Experiment design and additional edit methods

  • Experiment uses 4 different methods to edit MLP layers
  • ROME edits single layer, MEMIT spreads update over several layers, Constrained Finetuning (window size 1) applies to single layer, Constrained Finetuning (window size 5) applies to five adjacent layers


  • Causal Tracing is not indicative of which layer to select for model editing
  • Causal Tracing has helped reveal the role of early-to-mid-range MLP representations in factual association
  • ROME performs better on average when optimizing the last subject token representation
  • Editing MLP weights is preferable to editing other weights with large Causal Tracing effects
  • Information is gradually accumulated across layers in a Transformer forward pass
  • It is possible to “override” the information in a layer with an edit to another layer
  • Causal Tracing answers a different question than model editing does


  • Model edit success is unrelated to where factual information is stored in models.

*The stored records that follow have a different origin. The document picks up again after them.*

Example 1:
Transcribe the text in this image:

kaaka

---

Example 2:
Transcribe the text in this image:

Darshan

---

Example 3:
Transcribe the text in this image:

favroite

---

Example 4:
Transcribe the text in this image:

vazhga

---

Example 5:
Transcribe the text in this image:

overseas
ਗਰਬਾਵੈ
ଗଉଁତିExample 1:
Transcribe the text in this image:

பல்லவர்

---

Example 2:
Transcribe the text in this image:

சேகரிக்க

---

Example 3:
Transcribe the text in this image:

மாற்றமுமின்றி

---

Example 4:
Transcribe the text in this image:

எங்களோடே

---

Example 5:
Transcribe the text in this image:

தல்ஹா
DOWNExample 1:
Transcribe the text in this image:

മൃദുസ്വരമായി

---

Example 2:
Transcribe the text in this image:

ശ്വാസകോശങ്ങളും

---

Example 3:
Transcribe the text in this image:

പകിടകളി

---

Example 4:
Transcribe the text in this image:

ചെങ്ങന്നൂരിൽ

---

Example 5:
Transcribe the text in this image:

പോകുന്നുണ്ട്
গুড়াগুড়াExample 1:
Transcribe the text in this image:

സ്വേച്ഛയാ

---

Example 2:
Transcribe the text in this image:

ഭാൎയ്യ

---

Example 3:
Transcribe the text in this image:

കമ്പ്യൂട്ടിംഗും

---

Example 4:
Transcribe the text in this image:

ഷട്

  • Four variants of the Error Injection problem are introduced using the CounterFact dataset.
  • Edit success and tracing effects correlate best in the Fact Forcing setting.

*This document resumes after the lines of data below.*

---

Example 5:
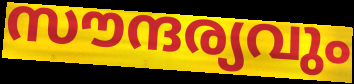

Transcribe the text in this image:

സൗന്ദര്യവും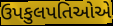
ઉપકુલપતિઓએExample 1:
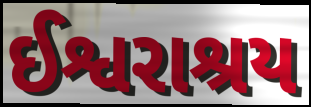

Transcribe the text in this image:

ઈશ્વરાશ્રય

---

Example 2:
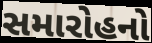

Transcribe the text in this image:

સમારોહનો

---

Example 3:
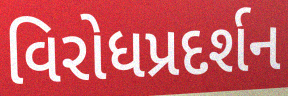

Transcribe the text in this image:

વિરોધપ્રદર્શન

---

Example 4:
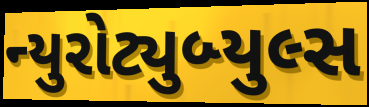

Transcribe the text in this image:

ન્યુરોટ્યુબ્યુલ્સ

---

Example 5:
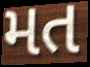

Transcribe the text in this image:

મત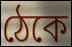
ঠেকেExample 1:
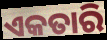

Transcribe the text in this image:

ଏକତାରି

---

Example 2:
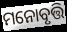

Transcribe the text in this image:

ମନୋବୃତ୍ତି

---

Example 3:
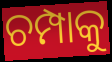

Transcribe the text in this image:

ଚମ୍ପାକୁ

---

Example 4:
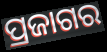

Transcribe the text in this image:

ପ୍ରଜାଗର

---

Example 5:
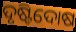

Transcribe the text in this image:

ଦୃଷ୍ଟିଦୋଷ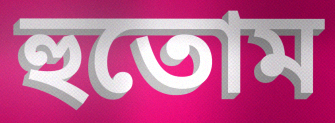
হুতোম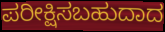
ಪರೀಕ್ಷಿಸಬಹುದಾದ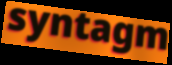
syntagm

  • Tracing effects explain only a small fraction of the variance in editing performance.
  • Better understanding of how pretrained language models work may not always translate to insights about how to best change their behavior.
  • Data is filtered to a subset of facts correctly completed by GPT-J.
  • Edit methods are tuned to have high rewrite scores.
  • Tracing effects are not predictive of editing performance even when facts appear to be stored in a small number of layers.
  • Essence drift is measured by calculating the change in model perplexity over samples of text.
  • Results are similar for other measures of edit success, different tracing window sizes, GPT2-XL, unscaled metrics, and tracing effect at the last subject token.